Eutelsat is extremely cash-strapped. It ‘merged’ itself with low Earth orbiting fleet OneWeb back in September 2023. It has to finance OneWeb operationally including investing in dozens of ‘Gateway’ access points around the planet in order to make OneWeb work. Indeed, it is raising around €790 million by selling off all of its wholly-owned teleports and forming a new business where it will only own 20 per cent of the business.

Eutelsat has suspended dividend payments to shareholders while it accumulates cash in order to buy a second generation fleet of OneWeb satellites. However, its own global geostationary satellites plus the 600-craft OneWeb fleet are powerful assets. Nevertheless, Eutelsat is in need of cash. It is very highly geared as far as its borrowing and debt are concerned, hence the desire to sell off its teleports.

Hispasat, while a more modest operation, has its fleet of satellites with a powerful presence in the Latino markets as well as covering Europe. However, with these available assets it is quite reasonable for the consortium members to ask the EC ‘why do we need an all-new IRIS2 scheme?’

That was, by implication, the question raised by Berneke in her comments to analysts. Industry gossip is that the original SpaceRISE budget was pitched at around €12 billion. While not being unaffordable, it was a much larger amount than initially envisioned. The European Space Agency is prepared to pitch in with cash and the French government is said to be favourably inclined to help out.

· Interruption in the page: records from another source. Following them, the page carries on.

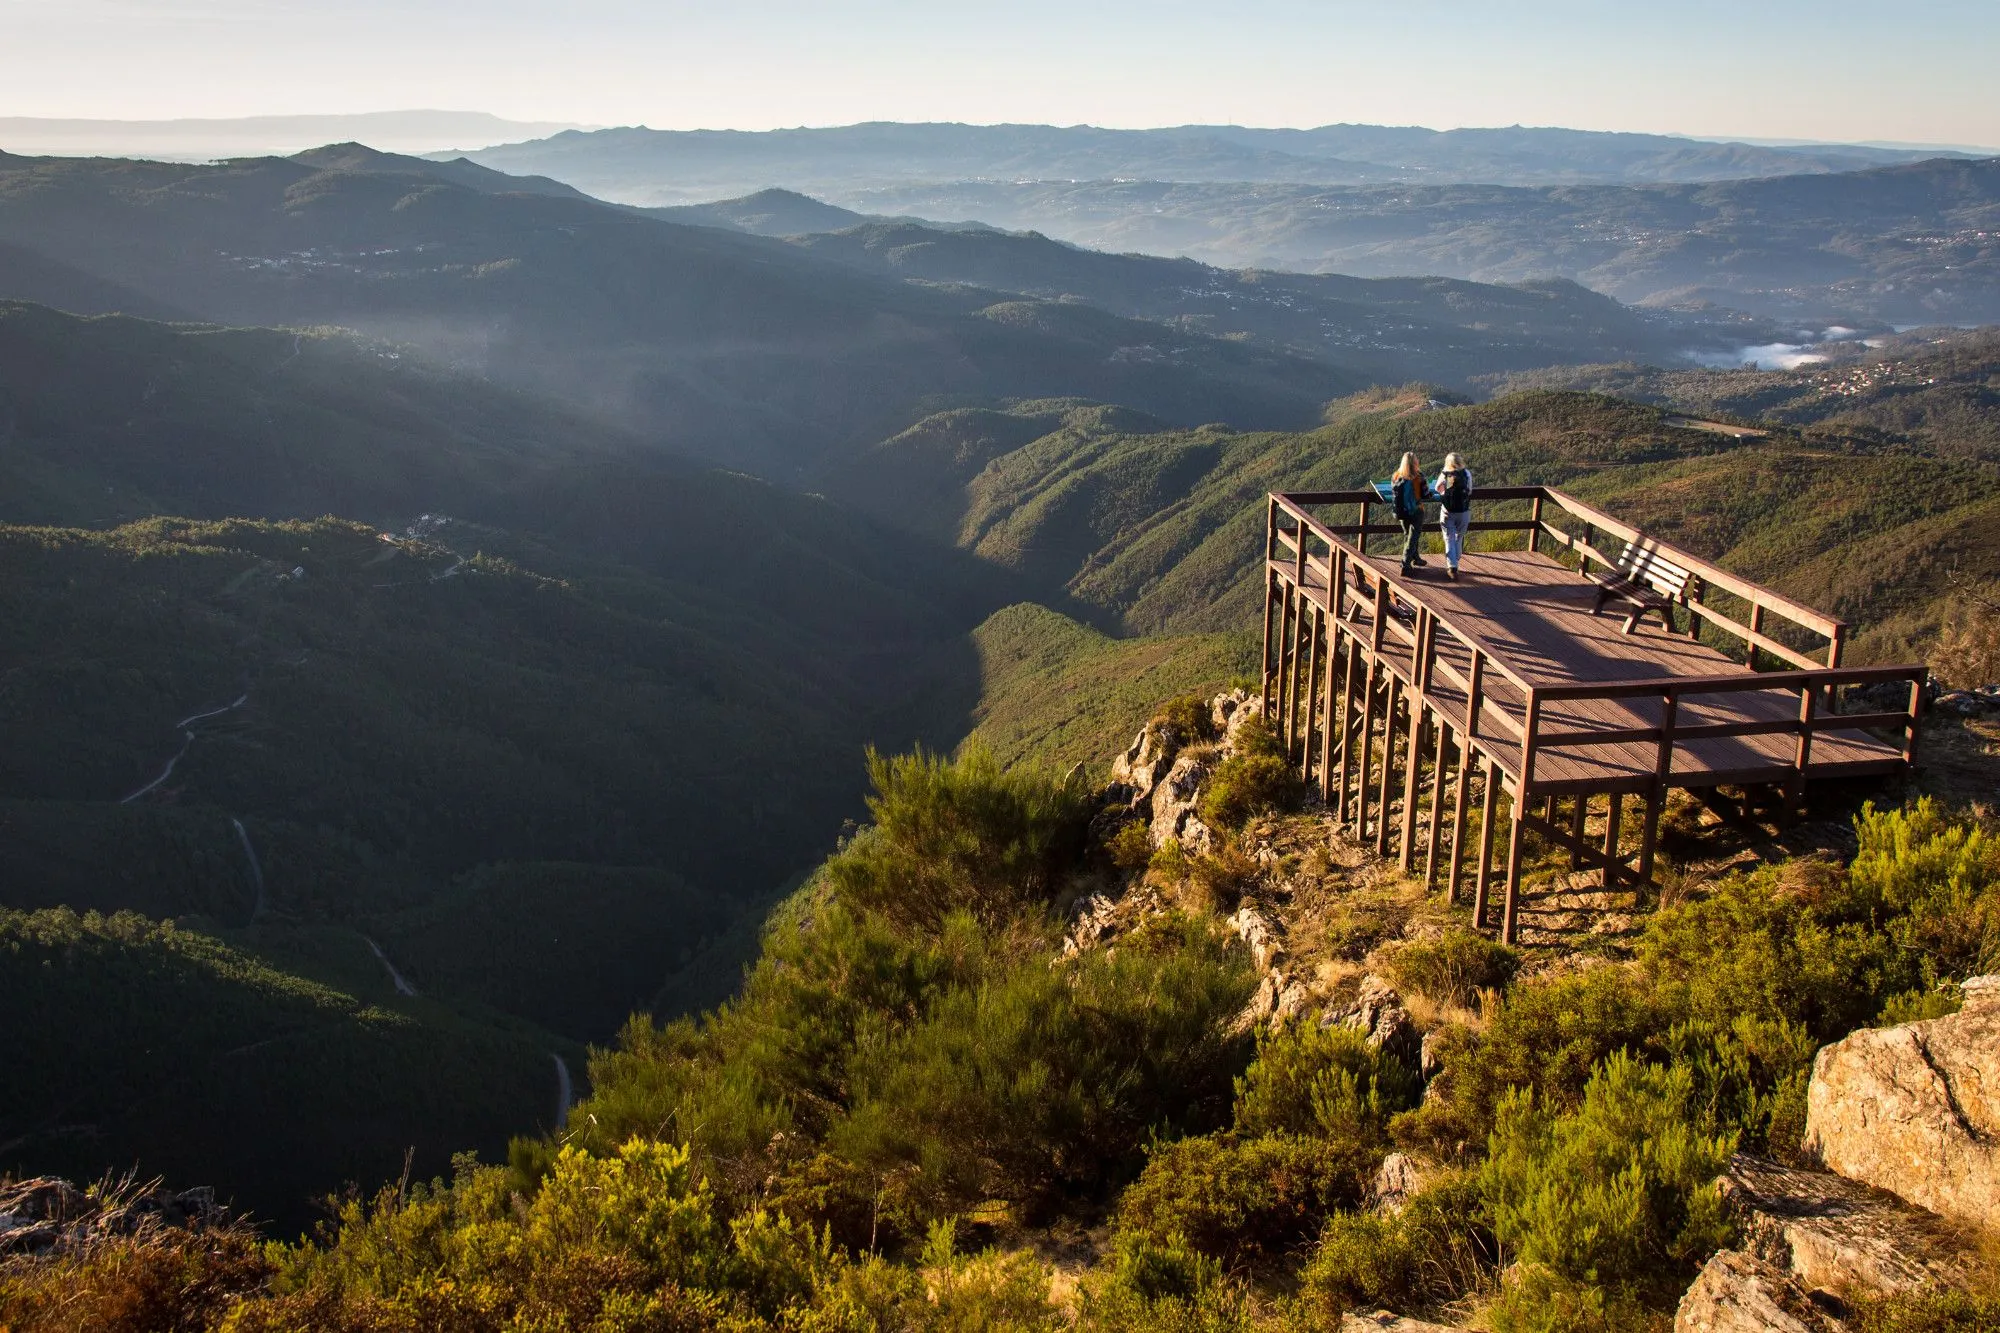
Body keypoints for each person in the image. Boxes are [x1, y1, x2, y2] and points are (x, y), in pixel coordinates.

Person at [1433, 452, 1474, 579]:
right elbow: (1470, 490)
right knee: (1459, 537)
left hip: (1448, 511)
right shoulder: (1466, 473)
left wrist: (1445, 492)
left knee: (1448, 537)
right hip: (1463, 511)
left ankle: (1452, 566)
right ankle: (1456, 559)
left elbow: (1437, 488)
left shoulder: (1445, 473)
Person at [1390, 452, 1432, 575]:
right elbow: (1425, 494)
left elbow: (1394, 492)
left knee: (1408, 535)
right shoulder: (1419, 476)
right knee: (1413, 536)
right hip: (1416, 510)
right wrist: (1430, 494)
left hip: (1401, 511)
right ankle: (1405, 564)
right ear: (1415, 463)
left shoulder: (1396, 476)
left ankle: (1416, 558)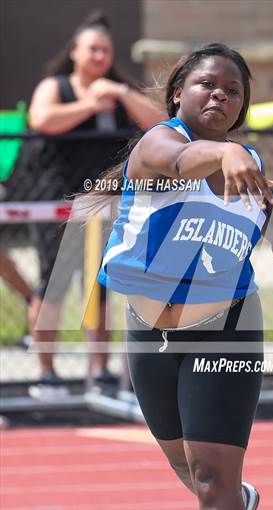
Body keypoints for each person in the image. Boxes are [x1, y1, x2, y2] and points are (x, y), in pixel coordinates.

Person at [96, 43, 273, 510]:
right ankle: (237, 498)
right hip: (148, 323)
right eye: (208, 84)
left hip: (227, 320)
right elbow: (182, 161)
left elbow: (267, 200)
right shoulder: (157, 145)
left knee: (213, 478)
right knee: (187, 464)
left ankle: (228, 508)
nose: (220, 95)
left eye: (233, 91)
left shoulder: (250, 161)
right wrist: (224, 153)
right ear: (177, 93)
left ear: (242, 107)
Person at [26, 11, 162, 395]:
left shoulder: (117, 90)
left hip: (104, 205)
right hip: (57, 202)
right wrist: (88, 105)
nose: (100, 56)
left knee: (101, 287)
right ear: (75, 52)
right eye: (92, 49)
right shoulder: (57, 86)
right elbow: (42, 119)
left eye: (106, 50)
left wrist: (119, 94)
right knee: (53, 284)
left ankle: (100, 369)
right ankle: (46, 371)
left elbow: (159, 125)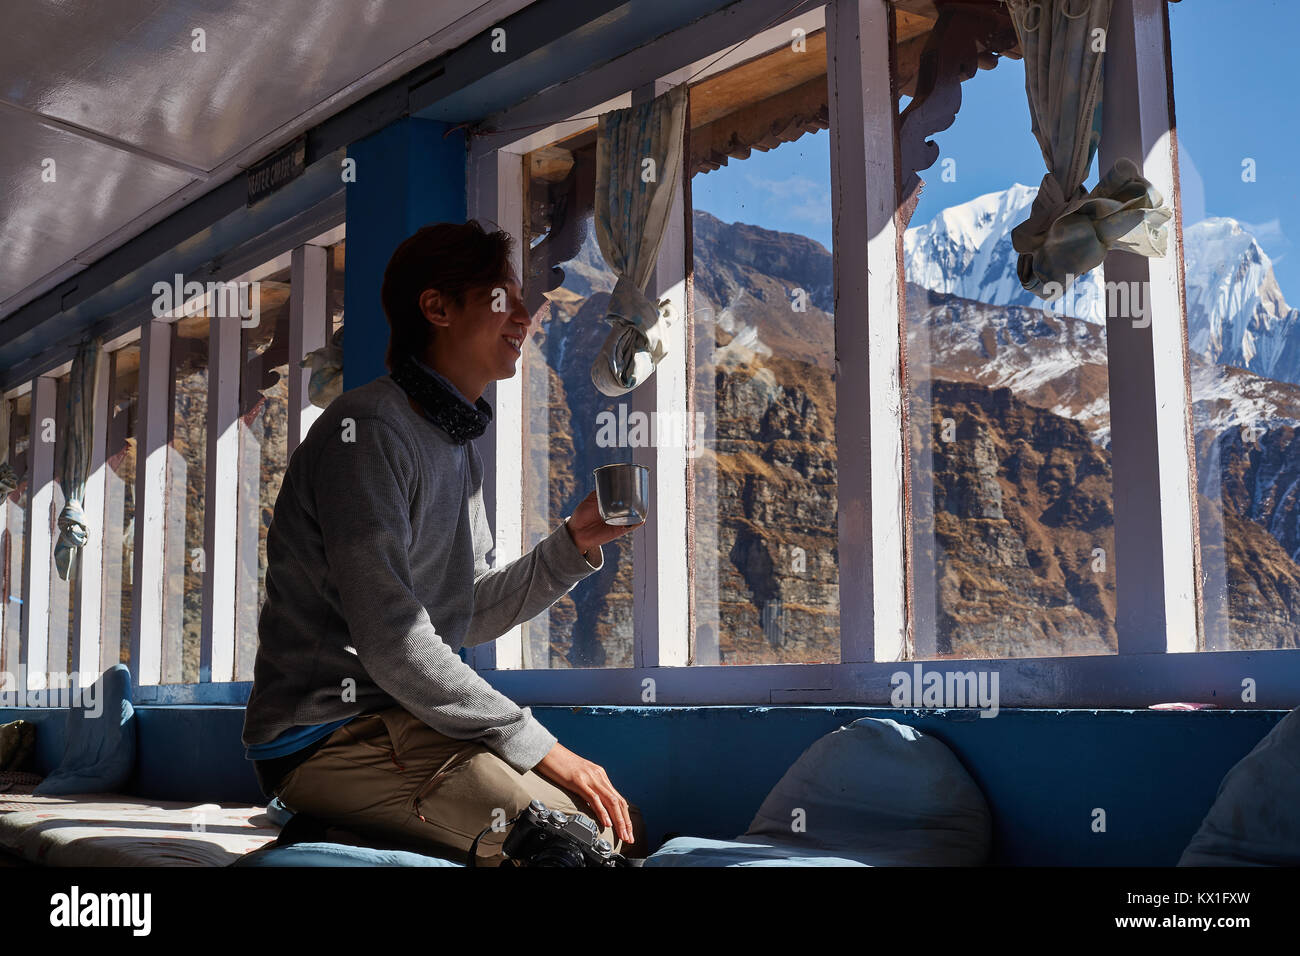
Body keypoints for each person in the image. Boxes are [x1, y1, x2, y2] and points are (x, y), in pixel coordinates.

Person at [241, 219, 647, 865]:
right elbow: (393, 639)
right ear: (436, 307)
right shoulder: (368, 430)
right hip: (325, 734)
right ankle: (329, 816)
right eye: (502, 299)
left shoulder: (457, 447)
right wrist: (542, 746)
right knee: (561, 848)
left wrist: (571, 546)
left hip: (407, 721)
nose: (525, 315)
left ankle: (351, 831)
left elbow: (465, 610)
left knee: (604, 829)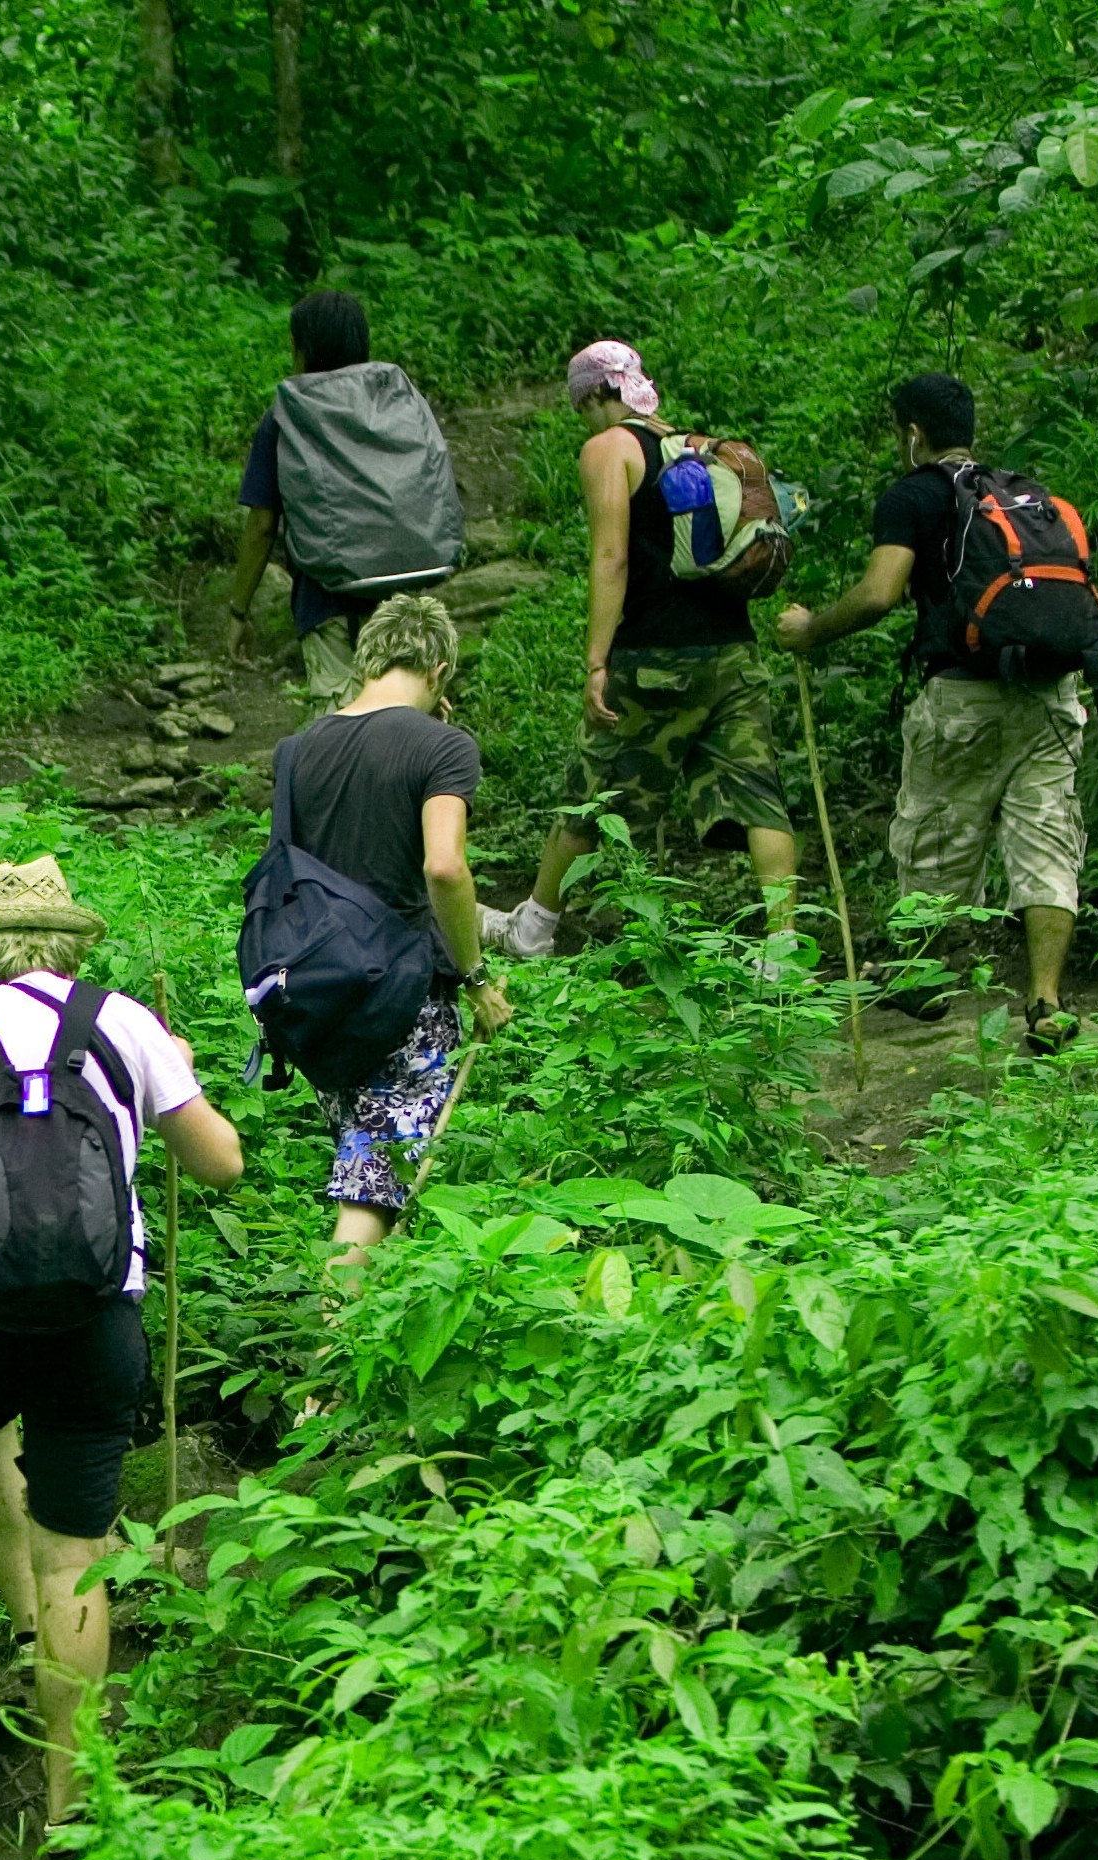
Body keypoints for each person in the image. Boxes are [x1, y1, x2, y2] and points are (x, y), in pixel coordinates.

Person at [0, 858, 244, 1838]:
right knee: (80, 1548)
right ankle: (72, 1794)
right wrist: (175, 1070)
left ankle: (23, 1620)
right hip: (93, 1309)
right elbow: (222, 1163)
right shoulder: (125, 1023)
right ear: (74, 938)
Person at [776, 370, 1090, 1051]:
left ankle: (925, 980)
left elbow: (879, 592)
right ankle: (1045, 1002)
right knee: (1046, 839)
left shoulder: (913, 495)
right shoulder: (1019, 493)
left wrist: (811, 630)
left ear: (912, 432)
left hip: (963, 696)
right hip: (1050, 693)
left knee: (936, 832)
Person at [501, 340, 798, 958]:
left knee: (593, 787)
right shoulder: (698, 447)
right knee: (758, 794)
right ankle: (783, 950)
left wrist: (597, 660)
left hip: (654, 658)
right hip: (733, 654)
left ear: (594, 396)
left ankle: (534, 930)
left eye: (583, 406)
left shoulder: (609, 448)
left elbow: (611, 556)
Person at [273, 594, 518, 1269]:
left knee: (363, 1156)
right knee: (374, 1183)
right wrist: (475, 977)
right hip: (401, 991)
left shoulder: (297, 751)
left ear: (367, 659)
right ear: (440, 671)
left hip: (315, 995)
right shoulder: (440, 746)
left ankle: (360, 1333)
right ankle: (333, 1346)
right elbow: (444, 865)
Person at [227, 289, 461, 705]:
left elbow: (262, 526)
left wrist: (239, 612)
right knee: (403, 722)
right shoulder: (400, 400)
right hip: (404, 597)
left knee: (340, 730)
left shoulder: (287, 415)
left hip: (325, 603)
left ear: (302, 349)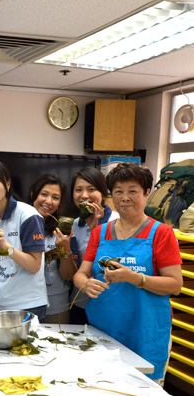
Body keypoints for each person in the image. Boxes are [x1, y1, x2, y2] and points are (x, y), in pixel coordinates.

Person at [73, 163, 182, 382]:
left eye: (133, 191)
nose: (125, 198)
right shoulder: (100, 232)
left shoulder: (161, 233)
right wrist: (85, 284)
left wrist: (134, 278)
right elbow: (81, 273)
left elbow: (175, 284)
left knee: (143, 393)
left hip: (146, 332)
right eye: (118, 191)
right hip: (104, 329)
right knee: (102, 388)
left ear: (147, 193)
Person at [0, 159, 47, 321]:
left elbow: (34, 265)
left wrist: (6, 247)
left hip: (28, 304)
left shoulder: (28, 215)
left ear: (8, 184)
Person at [69, 168, 119, 325]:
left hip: (110, 304)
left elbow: (115, 261)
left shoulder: (116, 221)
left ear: (103, 194)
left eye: (91, 189)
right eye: (78, 190)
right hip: (80, 302)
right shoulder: (75, 224)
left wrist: (95, 231)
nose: (84, 195)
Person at [29, 174, 76, 324]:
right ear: (33, 194)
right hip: (24, 301)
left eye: (55, 197)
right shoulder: (20, 224)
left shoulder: (64, 229)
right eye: (44, 194)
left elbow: (69, 276)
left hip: (57, 303)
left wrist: (65, 250)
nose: (49, 201)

But Germany is not in favour.

But there is one German-based operation that would love to see it satellites – also low Earth orbiting – and with highly secure laser communications in the shape of Rivada Space Networks. They have the first batch of 300 satellites under construction now, and they’d start to launch in this coming winter and be in service during 2026.

Eutelsat’s Berneke told analysts that there remained one possibility that IRIS2 could become a hosted-payload scheme to place secure communications technology on the partner’s existing assets. That would include OneWeb’s ‘second generation’ craft as well as SES’s expanding O3b mPOWER fleet.

Berneke said: “There has been speculation about whether a hosted payload could be an alternative. Right now, we are still working on the original tender offering and structure with the Commission. But there are lots of alternatives. What’s important is that we get to a point where we have European sovereign capacity. To me that is the most important objective of the IRIS2 discussions.”